§ **Given passage**:
[START]

Hugh St Clair Stewart  MBE (14 December 1910 – 31 May 2011) was a British film editor and producer. He filmed Bergen-Belsen concentration camp following its liberation in April 1945.

Film editor

Born in Falmouth, England, Stewart was educated first at Clayesmore School and then at St John's College at Cambridge where was taught and influenced by F.R. Leavis. He entered the film industry in the early 1930s.  He trained as a film editor at Gaumont-British, initially cutting together out-takes from Marry Me (1932) and working as assembly cutter on The Constant Nymph that same year.  His first film as editor was Forbidden Territory (1934).  Among the films he cut were Evergreen (1934), Alfred Hitchcock's original version of The Man Who Knew Too Much (1934), Dark Journey (1937), Action for Slander (1937), South Riding (1938), St. Martin's Lane (1938), and The Spy in Black (1939).

World War II

During World War II, Stewart was commissioned into the Army Film and Photographic Unit (AFPU) in 1940 and in 1942 led No. 2 AFPU during the Allied landings in Tunisia. The following year he edited film footage from the fighting into the documentary Desert Victory. In 1944 he co-directed Tunisian Victory with Frank Capra and John Houston, although much of that film was shot in the United States. Stewart went on to lead No. 5 AFPU, covering the D-Day landings, the Battle for Caen and the Rhine Crossing.

[END]

§ **Directive A**: In the biography above, turn the paragraph beginning "During World War II, Stewart was commissioned" into a short bulleted list that keeps its main facts.
§ **Directive B**: List every film named in the biography's sentence that begins "Among the films he cut were," with its year.
§ **Directive C**: Reproduce the part of the biography between "During World War" and "the Rhine Crossing.", inclusive, without changing a word.

§ **Record list**:
[START]

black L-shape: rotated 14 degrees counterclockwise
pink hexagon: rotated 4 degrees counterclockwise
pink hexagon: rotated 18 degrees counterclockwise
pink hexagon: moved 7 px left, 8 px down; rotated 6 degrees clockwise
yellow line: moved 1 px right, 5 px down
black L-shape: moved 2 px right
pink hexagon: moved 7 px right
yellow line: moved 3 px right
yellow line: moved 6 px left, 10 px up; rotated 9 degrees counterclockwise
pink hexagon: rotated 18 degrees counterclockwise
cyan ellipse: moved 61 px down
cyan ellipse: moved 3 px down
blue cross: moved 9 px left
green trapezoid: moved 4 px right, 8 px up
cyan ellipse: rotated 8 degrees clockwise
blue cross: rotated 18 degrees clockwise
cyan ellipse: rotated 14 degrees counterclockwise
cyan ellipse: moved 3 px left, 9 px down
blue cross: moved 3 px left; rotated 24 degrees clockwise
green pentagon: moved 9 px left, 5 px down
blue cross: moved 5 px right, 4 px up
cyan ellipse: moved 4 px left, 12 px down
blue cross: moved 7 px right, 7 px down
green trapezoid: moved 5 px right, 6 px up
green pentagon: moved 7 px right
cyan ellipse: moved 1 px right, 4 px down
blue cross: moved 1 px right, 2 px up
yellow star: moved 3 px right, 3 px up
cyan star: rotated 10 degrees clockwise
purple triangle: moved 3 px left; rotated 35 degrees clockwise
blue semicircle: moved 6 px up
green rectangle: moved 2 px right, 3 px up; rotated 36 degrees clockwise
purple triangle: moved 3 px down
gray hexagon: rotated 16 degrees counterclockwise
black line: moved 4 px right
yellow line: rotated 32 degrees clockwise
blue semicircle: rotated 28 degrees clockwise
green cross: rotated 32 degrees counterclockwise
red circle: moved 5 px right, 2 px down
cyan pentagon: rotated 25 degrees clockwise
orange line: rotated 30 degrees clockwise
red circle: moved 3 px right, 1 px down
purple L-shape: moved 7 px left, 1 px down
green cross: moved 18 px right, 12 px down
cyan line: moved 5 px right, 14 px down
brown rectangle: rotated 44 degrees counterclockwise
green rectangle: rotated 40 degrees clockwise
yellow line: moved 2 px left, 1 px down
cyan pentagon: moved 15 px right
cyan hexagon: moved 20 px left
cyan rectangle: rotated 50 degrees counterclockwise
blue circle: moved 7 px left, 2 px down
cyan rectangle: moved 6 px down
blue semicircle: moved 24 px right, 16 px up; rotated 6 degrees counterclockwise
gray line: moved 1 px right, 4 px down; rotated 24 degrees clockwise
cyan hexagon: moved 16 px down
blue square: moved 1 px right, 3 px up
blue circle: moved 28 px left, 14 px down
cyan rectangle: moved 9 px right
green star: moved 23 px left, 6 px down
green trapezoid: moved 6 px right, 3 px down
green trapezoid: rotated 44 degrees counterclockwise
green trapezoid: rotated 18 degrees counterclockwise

[END]

§ **Worked solution A**:
- Commissioned into the Army Film and Photographic Unit (AFPU) in 1940
- Led No. 2 AFPU during the Allied landings in Tunisia in 1942
- The following year, edited footage from that fighting into the documentary Desert Victory
- In 1944, co-directed Tunisian Victory with Frank Capra and John Houston, though much of it was shot in the United States
- Later led No. 5 AFPU, covering the D-Day landings, the Battle for Caen and the Rhine Crossing

§ **Worked solution B**:
- Evergreen (1934)
- The Man Who Knew Too Much (1934)
- Dark Journey (1937)
- Action for Slander (1937)
- South Riding (1938)
- St. Martin's Lane (1938)
- The Spy in Black (1939)

§ **Worked solution C**:
During World War II, Stewart was commissioned into the Army Film and Photographic Unit (AFPU) in 1940 and in 1942 led No. 2 AFPU during the Allied landings in Tunisia. The following year he edited film footage from the fighting into the documentary Desert Victory. In 1944 he co-directed Tunisian Victory with Frank Capra and John Houston, although much of that film was shot in the United States. Stewart went on to lead No. 5 AFPU, covering the D-Day landings, the Battle for Caen and the Rhine Crossing.